Friday, August 27, 2010

Assignment #1 : The Missing Basics


Professor Goldberg, in the video found here talks about what he calls “The Missing Basics”. Things that the average engineer coming out of a technical institution just doesn’t know. As an Indian who flew half across the world in the pursuit of a decent engineering education, I’m struck by how relevant his points are even for an engineering student from India. A typical IITian (a student graduating from one of the seven Indian Institutes of Technology – the premier engineering colleges in India) will have brilliant math skills. Given a question and nothing else more than a piece of paper and a pencil and he’ll probably be able to give you the answer you were looking for instantly. Put him in the real world however and ask him to innovate and come up with creative solutions, and he’s lost more often than not. To be fair, it’s not exactly his fault : from an extremely young age, Indian students are taught not to ask questions. To follow blindly the orders/advice of your parents, your seniors and your teachers. His job is to lock himself away in a box to ‘study’ – memorize the text till you can reproduce it word by word in the examinations. Get the marks, get into an IIT, graduate and get a job to support his family. No understanding required. He is under immense pressure to conform; in India – you are your marks. A 90% is brilliant, a 60 worthless (even if he can play the guitar like Hendrix or paint like Raphael). He doesn’t know how to ask questions, model, decompose or visualize and cringes when he’s asked to communicate more than a few words at a time. This is exactly what ,propels thousands of indians to the far corners of the globe, to pursue more complete educations – ones where you can ask questions, think differently and have your own unique brand of creativity rewarded. So in this regard, I believe Professor Goldberg is spot on. Since we live in a world where the average engineer spends less than 30% of his time using the math, physics and chemistry he learns in college (and taking into consideration the scores of Indian engineers who use engineering as a foundation degree before completing and MBA and jumping into the foray of stock brokers and civil servants, their engineering degree gathering dust on some wall of his office) we need engineers who are both innovative and expressive. Though it hardly counts as a mini-action plan, I plan to become one.

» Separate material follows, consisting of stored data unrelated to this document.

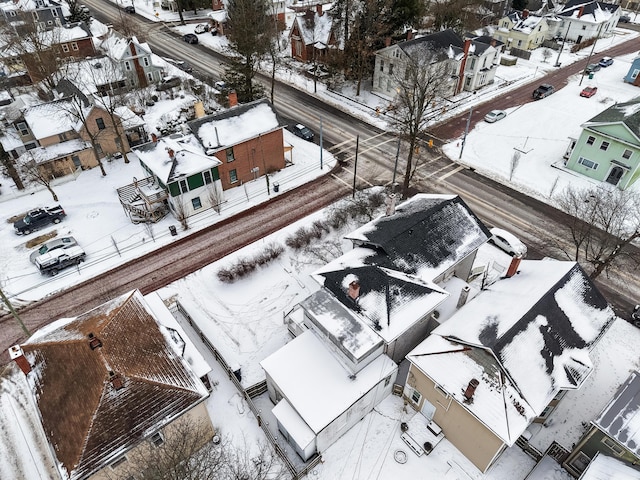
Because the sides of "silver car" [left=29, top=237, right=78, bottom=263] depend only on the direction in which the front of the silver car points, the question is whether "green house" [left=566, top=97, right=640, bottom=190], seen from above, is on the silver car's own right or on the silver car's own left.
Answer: on the silver car's own left

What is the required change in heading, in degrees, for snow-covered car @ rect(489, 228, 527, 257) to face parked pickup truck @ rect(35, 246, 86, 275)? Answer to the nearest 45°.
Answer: approximately 90° to its right

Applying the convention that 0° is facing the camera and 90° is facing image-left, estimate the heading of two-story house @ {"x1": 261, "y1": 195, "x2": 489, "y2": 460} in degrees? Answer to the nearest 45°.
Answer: approximately 225°

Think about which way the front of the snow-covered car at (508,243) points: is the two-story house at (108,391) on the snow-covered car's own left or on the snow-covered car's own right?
on the snow-covered car's own right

By the end of the semester, I plan to be develop my communication skills, both oral and written. The former by taking the initiative to participate in different public speaking roles and the latter simply by writing as many assignments as I’m able. Additionally I plan on becoming a more extroverted person – simply by interacting with as many different types of people as I’m able: from jocks to DDR nerds. Not very detailed perhaps. But (hopefully) effective.

Thursday, August 26, 2010

Place Holder

Welcome to the blog of Karmanya Aggarwal. This shall (eventually) be the blog I post all my ENG 198 assignments on, which (I think) is pretty damn cool.

Hopefully I should have the first assignment done tonight.